When I was an executive at Dow, I was part of the executive committee and this was a $50 billion company, with 55,000 employees, very global, and so on. I was a division president at Dow and a member of the executive committee and then I moved, as a CEO, to a publicly traded company. These are two very different jobs. By the way, Sealed Air, publicly traded on the S&P, in New York, was about an $8 billion company, with 25,000 employees. It’s very different to be an executive committee member because, in the end, you run your division and you are part of the decisions that are made at executive level of the company. But you are not the ultimate decision maker. The responsibility lies with the CEO.

Of course, some very important decisions are delegated down to the CTO, the supply chain VP, and the functional leaders. But in the end, the overall responsibility lies with the CEO. He is the one who is, what I would call, the Chief Culture Officer. He is the one who decides where the bar is. He is the one who decides about accountability. He’s also the one who might decide to have favorites and others. That is a very big issue, which deals with the fact that we are all humans. But how often have you met, in a given company, an executive committee where you see that some members of the executive committee don’t belong; are not at the level. You wonder, how did they get there? In fact, one of the main reasons is that they are very close to the CEO. Therefore, they have not been removed, because they could have been protected. That’s a big issue.

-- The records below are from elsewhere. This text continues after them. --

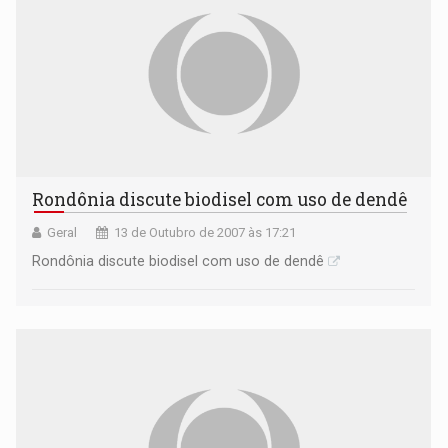
Rondônia discute biodisel com uso de dendê
Geral
13 de Outubro de 2007 às 17:21
Rondônia discute biodisel com uso de dendê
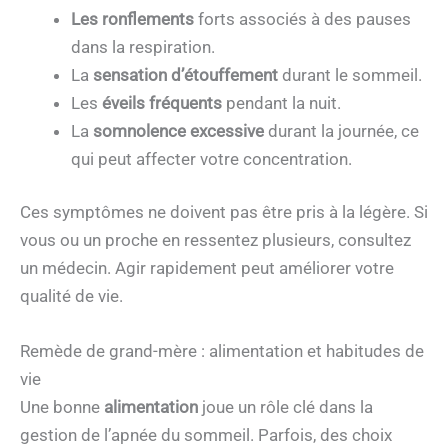
Les ronflements
forts associés à des pauses
dans la respiration.
La
sensation d’étouffement
durant le sommeil.
Les
éveils fréquents
pendant la nuit.
La
somnolence excessive
durant la journée, ce
qui peut affecter votre concentration.
Ces symptômes ne doivent pas être pris à la légère. Si
vous ou un proche en ressentez plusieurs, consultez
un médecin. Agir rapidement peut améliorer votre
qualité de vie.
Remède de grand-mère : alimentation et habitudes de
vie
Une bonne
alimentation
joue un rôle clé dans la
gestion de l’apnée du sommeil. Parfois, des choix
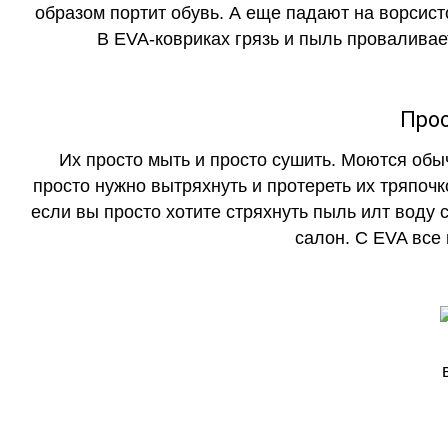
образом портит обувь. А еще падают на ворсист
В EVA-ковриках грязь и пыль проваливает
Прос
Их просто мыть и просто сушить. Моются обы
просто нужно вытряхнуть и протереть их тряпочк
если вы просто хотите стряхнуть пыль илт воду с
салон. С EVA все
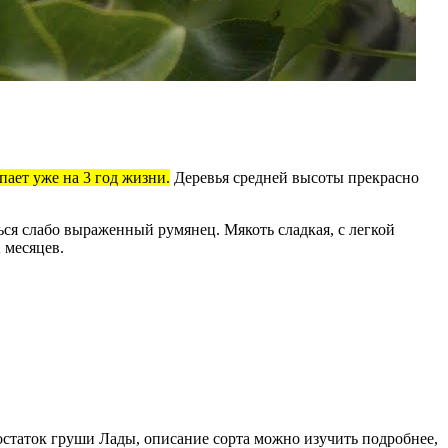
ает уже на 3 год жизни.
Деревья средней высоты прекрасно
ся слабо выраженный румянец. Мякоть сладкая, с легкой
 месяцев.
остаток груши Лады, описание сорта можно изучить подробнее,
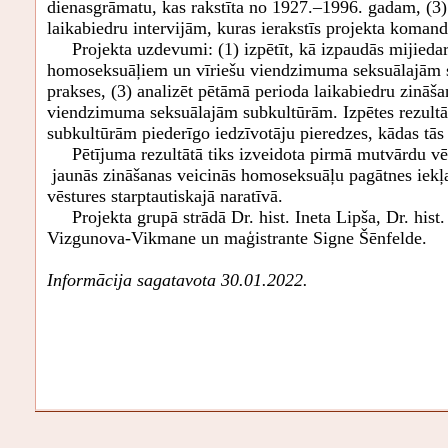
dienasgrāmatu, kas rakstīta no 1927.–1996. gadam, (3
laikabiedru intervijām, kuras ierakstīs projekta komand
Projekta uzdevumi: (1) izpētīt, kā izpaudās mijiedarb
homoseksuāļiem un vīriešu viendzimuma seksuālajām su
prakses, (3) analizēt pētāmā perioda laikabiedru zināša
viendzimuma seksuālajām subkultūrām. Izpētes rezultā
subkultūrām piederīgo iedzīvotāju pieredzes, kādas tās
Pētījuma rezultātā tiks izveidota pirmā mutvārdu vēs
jaunās zināšanas veicinās homoseksuāļu pagātnes iekļau
vēstures starptautiskajā naratīvā.
Projekta grupā strādā Dr. hist. Ineta Lipša, Dr. hist. 
Vizgunova-Vikmane un maģistrante Signe Šēnfelde.
Informācija sagatavota 30.01.2022.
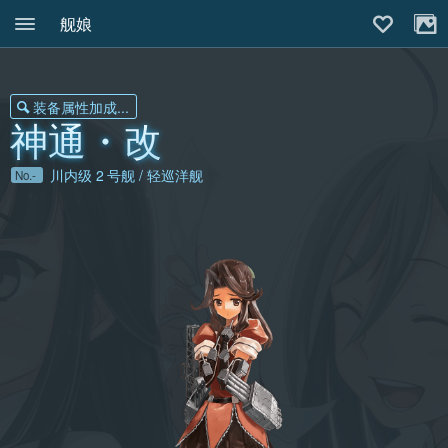
舰娘
装备属性加成...
神通・改
川内级
2
号舰 / 轻巡洋舰
No.-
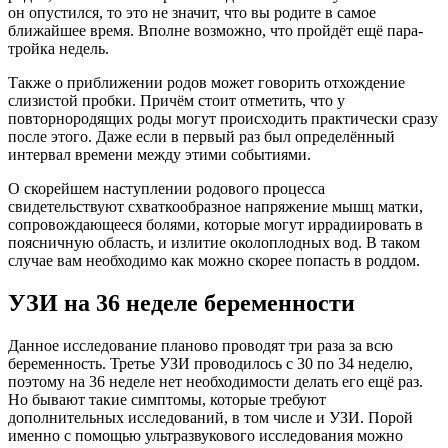
он опустился, то это не значит, что вы родите в самое
ближайшее время. Вполне возможно, что пройдёт ещё пара-
тройка недель.
Также о приближении родов может говорить отхождение
слизистой пробки. Причём стоит отметить, что у
повторнородящих роды могут происходить практически сразу
после этого. Даже если в первый раз был определённый
интервал времени между этими событиями.
О скорейшем наступлении родового процесса
свидетельствуют схваткообразное напряжение мышц матки,
сопровождающееся болями, которые могут иррадиировать в
поясничную область, и излитие околоплодных вод. В таком
случае вам необходимо как можно скорее попасть в роддом.
УЗИ на 36 неделе беременности
Данное исследование планово проводят три раза за всю
беременность. Третье УЗИ проводилось с 30 по 34 неделю,
поэтому на 36 неделе нет необходимости делать его ещё раз.
Но бывают такие симптомы, которые требуют
дополнительных исследований, в том числе и УЗИ. Порой
именно с помощью ультразвукового исследования можно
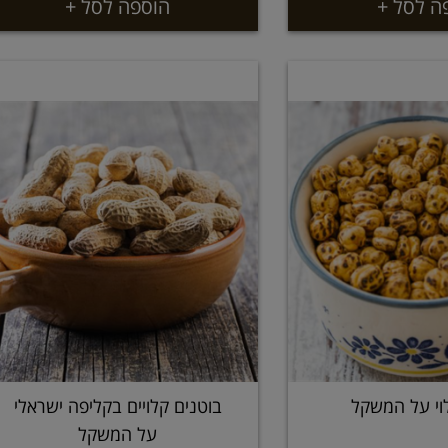
ה לסל +
הוספה לסל +
וי על המשקל
בוטנים קלויים בקליפה ישראלי
על המשקל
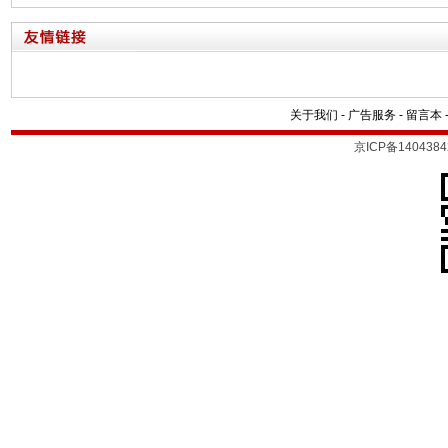
关于我们
-
广告服务
-
留言本
京ICP备1404384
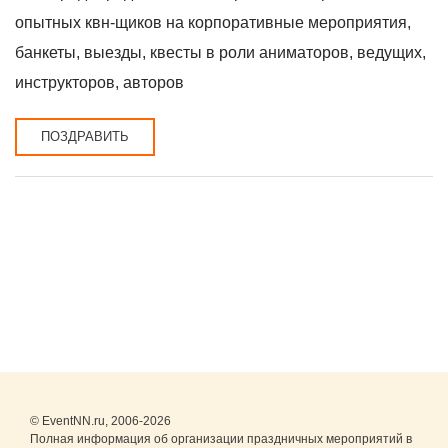
опытных квн-щиков на корпоративные мероприятия,
банкеты, выезды, квесты в роли аниматоров, ведущих,
инструкторов, авторов
ПОЗДРАВИТЬ
© EventNN.ru, 2006-2026
Полная информация об организации праздничных мероприятий в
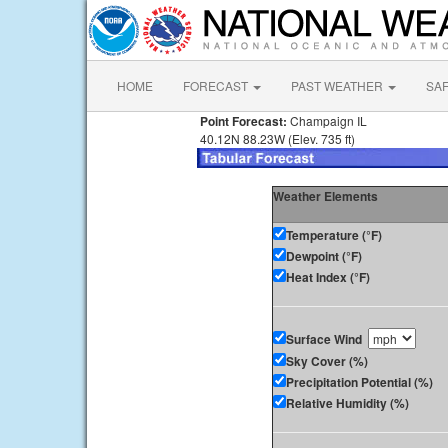
HOME
FORECAST
PAST WEATHER
SA
Point Forecast:
Champaign IL
40.12N 88.23W (Elev. 735 ft)
Weather Elements
Temperature (°F)
Dewpoint (°F)
Heat Index (°F)
Surface Wind
Sky Cover (%)
Precipitation Potential (%)
Relative Humidity (%)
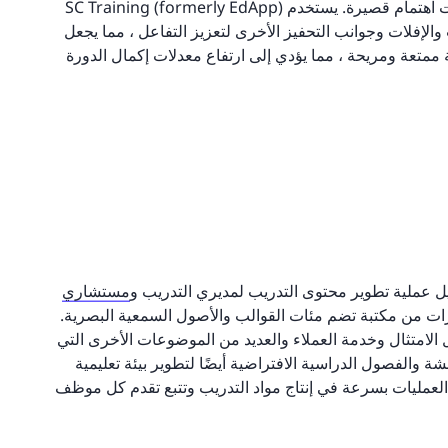
الحجم لتعزيز الاحتفاظ بالمعرفة للمتعلمين الذين لديهم فترات اهتمام قصيرة. يستخدم SC Training (formerly EdApp)
الإفلات وجوانب التحفيز الأخرى لتعزيز التفاعل ، مما يجعل
ية ممتعة ومريحة ، مما يؤدي إلى ارتفاع معدلات إكمال الدورة
مستشاري
بارات من مكتبة تضم مئات القوالب والأصول السمعية البصرية.
الامتثال وخدمة العملاء والعديد من الموضوعات الأخرى التي
 والفصول الدراسية الافتراضية أيضًا لتطوير بيئة تعليمية
ط العمليات بسرعة في إنتاج مواد التدريب وتتبع تقدم كل موظف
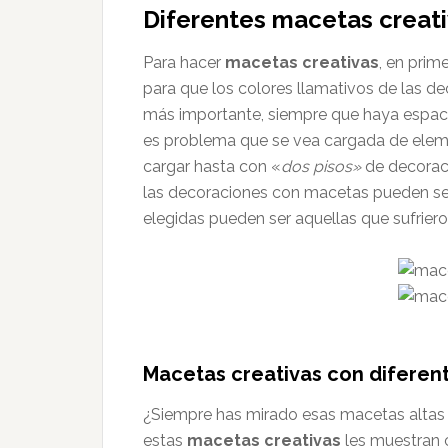
Diferentes macetas creativ
Para hacer
macetas creativas
, en prim
para que los colores llamativos de las d
más importante, siempre que haya espaci
es problema que se vea cargada de ele
cargar hasta con «
dos pisos»
de decoraci
las decoraciones con macetas pueden ser 
elegidas pueden ser aquellas que sufrie
Macetas creativas con diferent
¿Siempre has mirado esas macetas altas 
estas
macetas creativas
les muestran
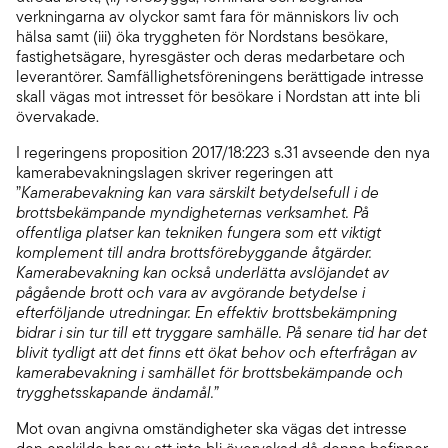
verkningarna av olyckor samt fara för människors liv och
hälsa samt (iii) öka tryggheten för Nordstans besökare,
fastighetsägare, hyresgäster och deras medarbetare och
leverantörer. Samfällighetsföreningens berättigade intresse
skall vägas mot intresset för besökare i Nordstan att inte bli
övervakade.
I regeringens proposition 2017/18:223 s.31 avseende den nya
kamerabevakningslagen skriver regeringen att
”
Kamerabevakning kan vara särskilt betydelsefull i de
brottsbekämpande myndigheternas verksamhet. På
offentliga platser kan tekniken fungera som ett viktigt
komplement till andra brottsförebyggande åtgärder.
Kamerabevakning kan också underlätta avslöjandet av
pågående brott och vara av avgörande betydelse i
efterföljande utredningar. En effektiv brottsbekämpning
bidrar i sin tur till ett tryggare samhälle. På senare tid har det
blivit tydligt att det finns ett ökat behov och efterfrågan av
kamerabevakning i samhället för brottsbekämpande och
trygghetsskapande ändamål.”
Mot ovan angivna omständigheter ska vägas det intresse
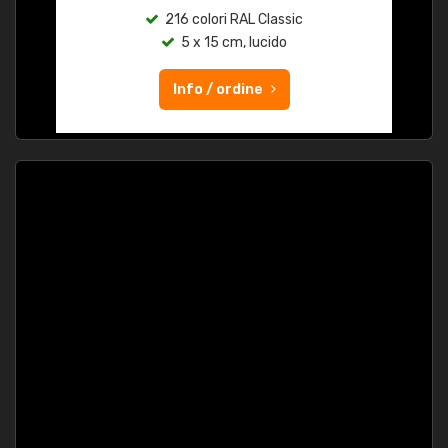
216 colori RAL Classic
5 x 15 cm, lucido
Info / ordine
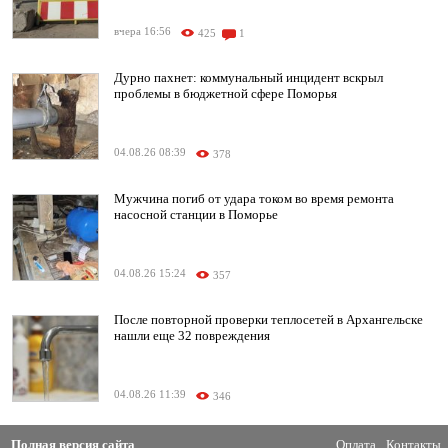
вчера 16:56
425
1
Дурно пахнет: коммунальный инцидент вскрыл
проблемы в бюджетной сфере Поморья
04.08.26 08:39
378
Мужчина погиб от удара током во время ремонта
насосной станции в Поморье
04.08.26 15:24
357
После повторной проверки теплосетей в Архангельске
нашли еще 32 повреждения
04.08.26 11:39
346
Полная версия сайта
Оплата
Контакты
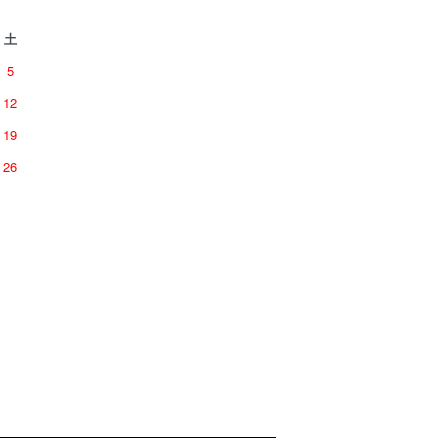
土
5
12
19
26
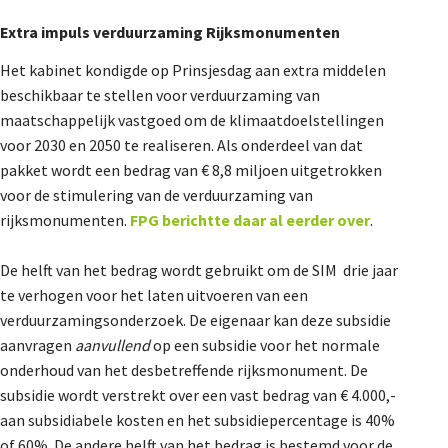
Extra impuls verduurzaming Rijksmonumenten
Het kabinet kondigde op Prinsjesdag aan extra middelen
beschikbaar te stellen voor verduurzaming van
maatschappelijk vastgoed om de klimaatdoelstellingen
voor 2030 en 2050 te realiseren. Als onderdeel van dat
pakket wordt een bedrag van € 8,8 miljoen uitgetrokken
voor de stimulering van de verduurzaming van
rijksmonumenten.
FPG berichtte daar al eerder over
.
De helft van het bedrag wordt gebruikt om de SIM drie jaar
te verhogen voor het laten uitvoeren van een
verduurzamingsonderzoek. De eigenaar kan deze subsidie
aanvragen
aanvullend
op een subsidie voor het normale
onderhoud van het desbetreffende rijksmonument. De
subsidie wordt verstrekt over een vast bedrag van € 4.000,-
aan subsidiabele kosten en het subsidiepercentage is 40%
of 60%. De andere helft van het bedrag is bestemd voor de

It’s a big issue, because down there, the organization knows it. Everybody would know it, because everybody is a public person in a company. If that person is a dictator, doesn’t listen, knows it all, plays favorites, shoots from the hip or is never able to make a decision, or never answers his emails – you have people who never answer their emails – then everybody knows it. Therefore, it reflects on the CEO and his or her own credibility, if that person is part of the leadership team. You’ve got to be very careful about those kind of things and you have to stay objective. You have to accept that the bar is set by you, the CEO, Chief Culture Officer, and that you have to demand, you have to be fair, otherwise your own credibility is at stake.